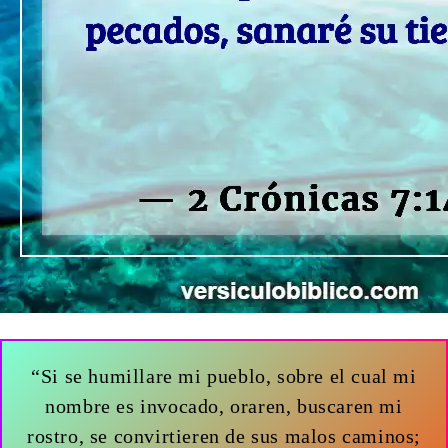
“Si se humillare mi pueblo, sobre el cual mi
nombre es invocado, oraren, buscaren mi
rostro, se convirtieren de sus malos caminos;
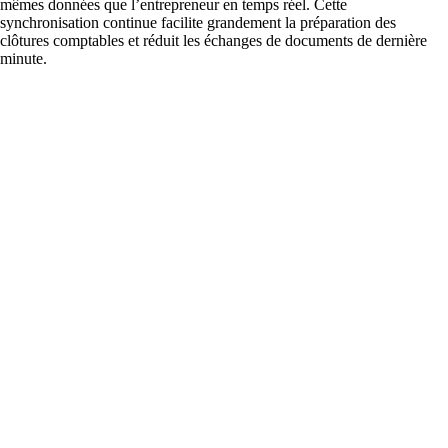
mêmes données que l’entrepreneur en temps réel. Cette
synchronisation continue facilite grandement la préparation des
clôtures comptables et réduit les échanges de documents de dernière
minute.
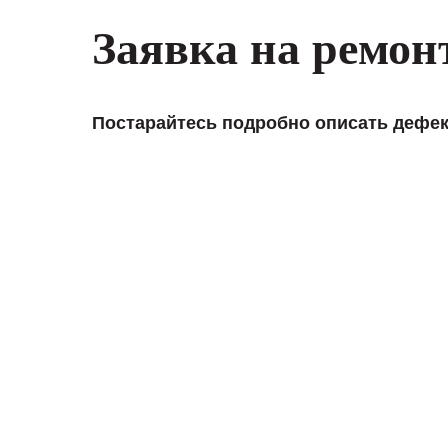
Заявка на ремон
Постарайтесь подробно описать дефек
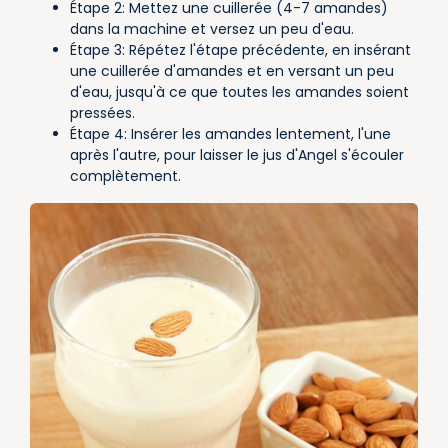
Étape 2: Mettez une cuillerée (4-7 amandes)
dans la machine et versez un peu d'eau.
Étape 3: Répétez l'étape précédente, en insérant
une cuillerée d'amandes et en versant un peu
d'eau, jusqu'à ce que toutes les amandes soient
pressées.
Étape 4: Insérer les amandes lentement, l'une
après l'autre, pour laisser le jus d'Angel s'écouler
complètement.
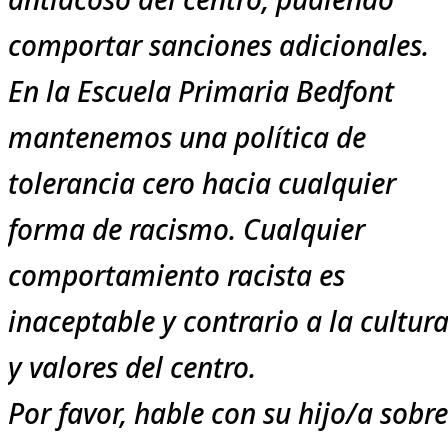
comportar sanciones adicionales.
En la Escuela Primaria Bedfont
mantenemos una política de
tolerancia cero hacia cualquier
forma de racismo. Cualquier
comportamiento racista es
inaceptable y contrario a la cultur
y valores del centro.
Por favor, hable con su hijo/a sobre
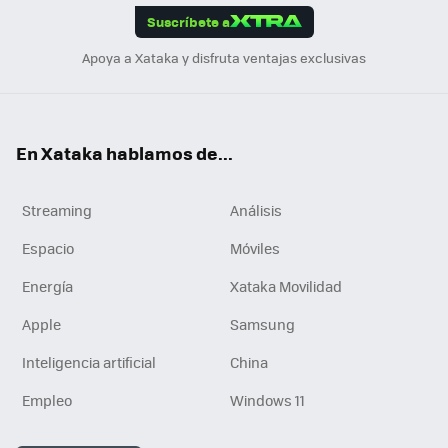
Suscríbete a
n
Apoya a Xataka y disfruta ventajas exclusivas
En Xataka hablamos de...
Streaming
Análisis
Espacio
Móviles
Energía
Xataka Movilidad
Apple
Samsung
Inteligencia artificial
China
Empleo
Windows 11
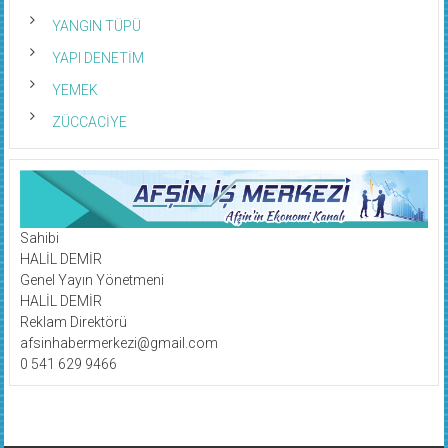
YANGIN TÜPÜ
YAPI DENETİM
YEMEK
ZÜCCACİYE
Sahibi
HALİL DEMİR
Genel Yayın Yönetmeni
HALİL DEMİR
Reklam Direktörü
afsinhabermerkezi@gmail.com
0 541 629 9466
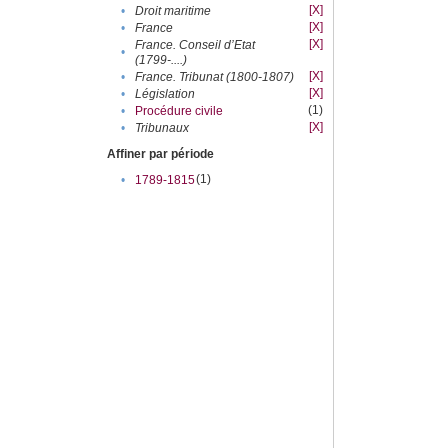
[X]
•
Droit maritime
[X]
•
France
[X]
France. Conseil d’Etat
•
(1799-....)
[X]
•
France. Tribunat (1800-1807)
[X]
•
Législation
(1)
•
Procédure civile
[X]
•
Tribunaux
Affiner par période
(1)
•
1789-1815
•••
TASK TO COMPLETE
State how many lines of the records contain the string "amandes", matching case exactly. Reply with the number alone.

WRITTEN REPLY
4